Часто, возвращаясь домой из библиотеки поздно вечером, находила Вовку спящим в раскладном кресле. Мама объясняла: «Пришел, сказал, что подождет тебя. Поел, попросил, чтоб я его постригла. Ну, подровняла немного сзади. Попили чаю, он говорит: «Можно у вас переночую?» Вот, постелила в проходной комнате».
Однажды после очередной Володиной ночевки мама спросила:
— Аза, ну у вас же с ним не роман?
— А если и так — что с того? — огрызнулась я, потому что накануне узнала об очередной пассии Фадеева.
— Но он же такой страшненький! — ужаснулась мама. — Другое дело Саша — красавец, глаз не отвести!
Впервые песни в исполнении Володи услышала на междусобойчике дома у нашего преподавателя русской и советской литературы Синявского. Да-да, того самого знаменитого диссидента. Внешне Андрей Донатович был страшненьким: косоглазый, с кривыми коричневыми зубами, но так увлекательно рассказывал о Маяковском, Блоке, Пастернаке, что все студенты были в него влюблены. Приглашая нас к себе, обязательно накрывал стол — знал, что мы вечно голодные. Потом все по кругу читали любимые стихи, пели под гитару песни. Володя тогда исполнял не только свои, мне почему-то особенно запомнились «блатные» — про этапы в Сибирь, тюрьмы и побеги.
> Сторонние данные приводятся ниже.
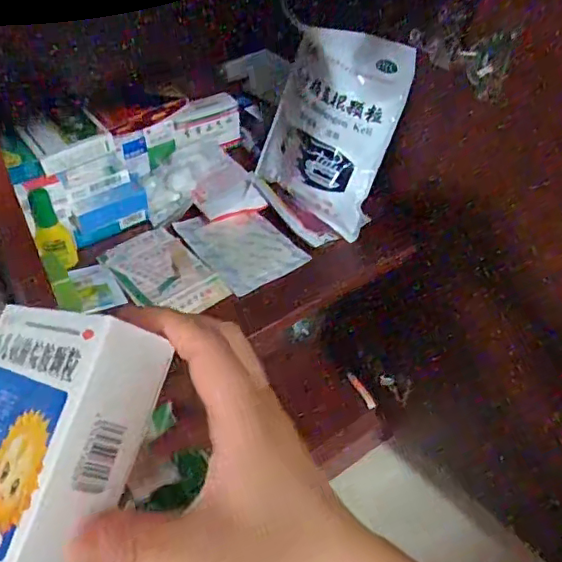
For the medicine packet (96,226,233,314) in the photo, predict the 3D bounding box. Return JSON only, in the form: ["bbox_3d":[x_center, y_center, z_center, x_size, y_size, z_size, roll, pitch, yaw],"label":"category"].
[{"bbox_3d":[-0.127,-0.009,0.600,0.083,0.014,0.134,-31,53,-27],"label":"medicine packet"}]

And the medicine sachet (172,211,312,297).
[{"bbox_3d":[-0.044,-0.044,0.640,0.102,0.015,0.137,-27,48,-23],"label":"medicine sachet"}]

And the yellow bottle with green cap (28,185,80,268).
[{"bbox_3d":[-0.234,-0.049,0.575,0.035,0.089,0.030,-23,46,-19],"label":"yellow bottle with green cap"}]

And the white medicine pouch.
[{"bbox_3d":[0.045,-0.172,0.640,0.169,0.213,0.039,32,29,30],"label":"white medicine pouch"}]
В начале третьего курса стоим вдвоем у «Военторга» на улице Калинина под ледяным ветром, болтаем о чем-то несущественном, и вдруг Высоцкий говорит:
— Выходи за меня замуж.
Я аж поперхнулась:
— Вовк, ты с ума сошел?
— Что, будешь своего идиота дожидаться?
Иначе как «идиотом» он Фадеева не называл.
— Буду.
— Ну и ладно! — Володя рубанул воздух рукой. — Но сфотографироваться со мной ты же не откажешься?
— Почему бы и нет?
Зашли к какому-то старику, жившему в одном из арбатских переулков, тот достал треногу, установил на нее древний аппарат с пластинами и сделал полтора десятка кадров. Через несколько дней Володя вручил мне пачку художественных фотографий. Я, будучи девушкой безалаберной, большую часть растеряла, а у Высоцкого они все сохранились. Когда Володя умер и начали разбирать его архив, то не могли взять в толк, какие отношения связывали запечатленную на снимках парочку. Разобраться помог кто-то из наших однокурсников.
Любопытно, что через пару недель после фотосессии я узнала: Высоцкий и учившаяся на курс старше Иза Жукова сошлись и живут вместе. Это ударило по моему самолюбию: только что предлагал стать его женой и уже нашел замену! Но подумав немного, простила Вовку: в самом деле, чего ему на меня время тратить, если знает, что люблю другого — и это навсегда.
Наши совместные фотографии, найденные в архиве Володи после смерти, стали иллюстрацией для многих публикаций, авторы которых кем только меня не величали: и «первой любовью Высоцкого», и «одной из главных женщин» в его жизни. Сперва пыталась опровергать — до тех пор пока в начале девяностых не встретила в Доме кино маму Володи Нину Максимовну, с которой была знакома со студенческих времен и которая всегда очень тепло ко мне относилась. «Азочка, сколько женщин приписывают себе любовь Володи, а вы одна от него отказываетесь, — без упрека, но с печалью сказала Нина Максимовна. — Почему? Я же знаю, что он вас любил...» Ответить: «Он — может быть, я — нет» — язык не повернулся.